Ask for your product to be configurable rather than needing code releases every time there needs to be a change. An example is the regulatory framework we designed for our on-boarding platform. Since my investment bank operates in multiple jurisdictions and there are frequent changes in regulations for any single jurisdiction; it was very beneficial for us to use a regulatory program framework with the rules extracted out of the application; These rules are user modifiable with the right approval workflow. This has given us a huge advantage in being nimble with regulatory changes and not have to wait for IT release cycles and change windows.

Modularize and Encourage Plug And Play Components:

When you modularize your system – like lego blocks representing various functions, you have the ability to introduce a champion-challenger competition between these blocks. This allows for increasing product innovation through constant improvements because of competition between the modules.
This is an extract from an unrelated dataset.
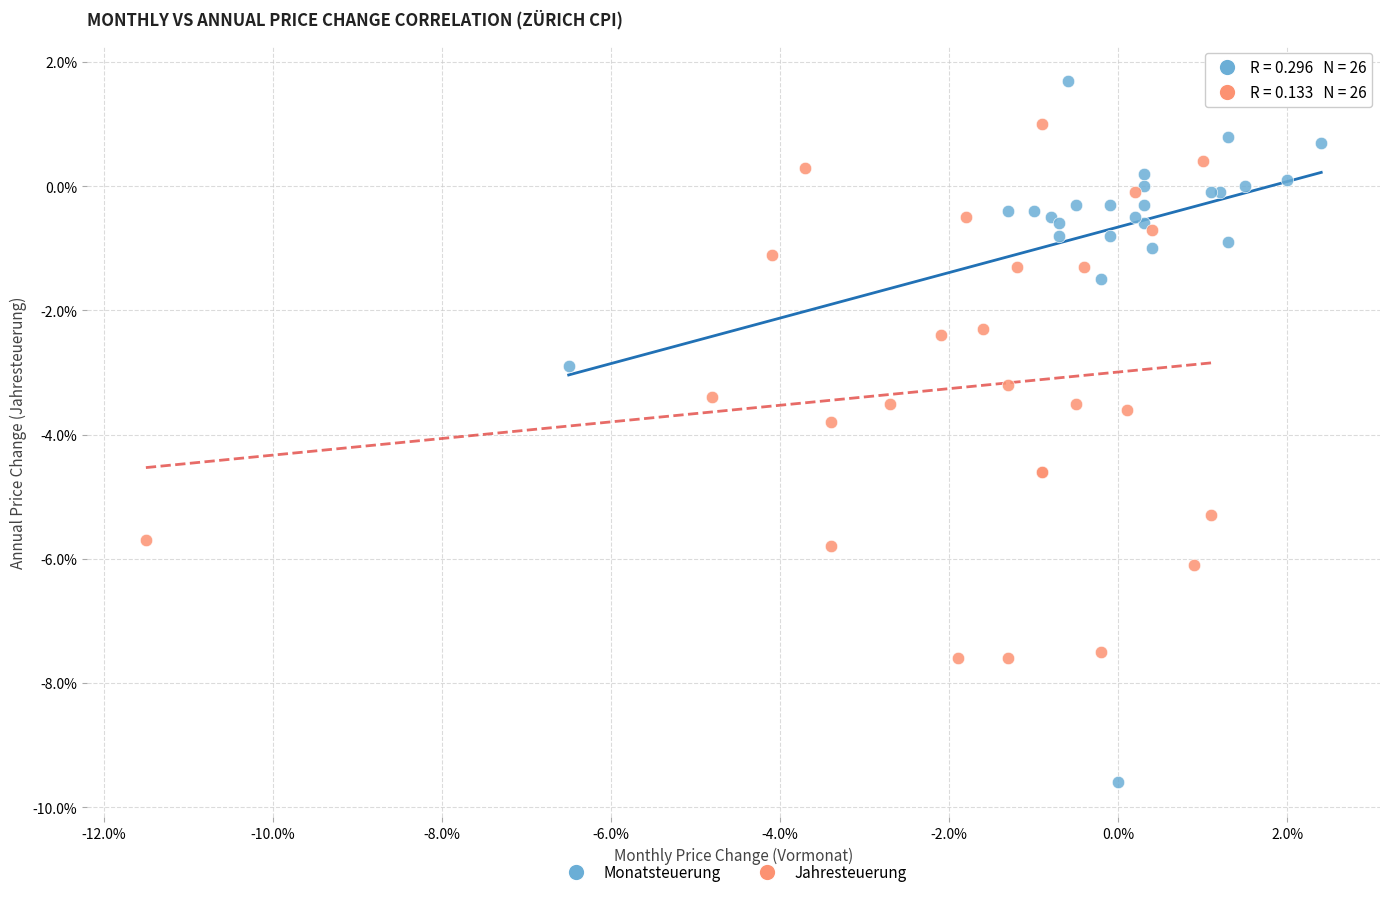

Which series reaches the minimum Y coordinate?

Monatsteuerung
There are new capabilities being added every day in ML (machine learning) and AI (artificial intelligence). You want to have a flexible architecture so that you can plug these modules in anytime to improve the learning and adaptability of your apps.

Data Processing Variety:

Always design your application to be able to handle a multitude of data streams with different types of variety, velocity and volume characteristics. What I mean by this is your functional modules should be able to handle both structured (db, partner systems etc.) and unstructured data (say social media feeds/blogs). Given the growth in IoT devices, make sure you are able to source data from these devices and crunch them realtime to have a much more agile and realtime responses for your users.

Portability:

Be cloud ready – i.e. a portable application that is able to shift its compute and storage resources at any time. This is key for scaling up or from a business continuity planning perspective. Say you lose that data center that hosts your application. Are you able to port your application seamlessly to the disaster recovery compute / storage resources?

Platform Agnostic:

Technology obsolescence is a huge risk. Design your systems using std patterns, interfaces and open source components.  If one component goes out of its useful life or technical support,  it can be replaced by an equivalent functional component that isn’t obsolescent -this is not a question of “if” but “when”.

Scalability:

Your product needs to be able to scale up if there is a sudden rush of customer interest. It is useful to have a capacity on demand model, where you can dial up or down based upon market conditions. A number of cloud hosting providers have an elastic compute model offering that you can leverage.  For e,g, this blog site is hosted on an elastic offering with the ability to scale up or down depending upon demand.

 

SDLC Responsibilities:

Honest Broker for all Stakeholders:

A product owner is usually responsible for prioritizing the requirements from various business units and stakeholders into a single product. He or she must be an honest broker managing the interests and prioritization across these stakeholders in a fair, transparent and honest manner.

Promote Agile Development Practices:

Adopting an agile development methodology allows for iterative delivery where the development team has the benefit of frequent and constructive feedback and able to adapt to a dynamic market with rapidly changing demands.

Define Success and Measure Achievement:

Be able to define the metrics measuring application functionality, scalability and delivery before commencement of the scrum sprint. Should also be able to measure, communicate and put plans in place to address missing any of these goals.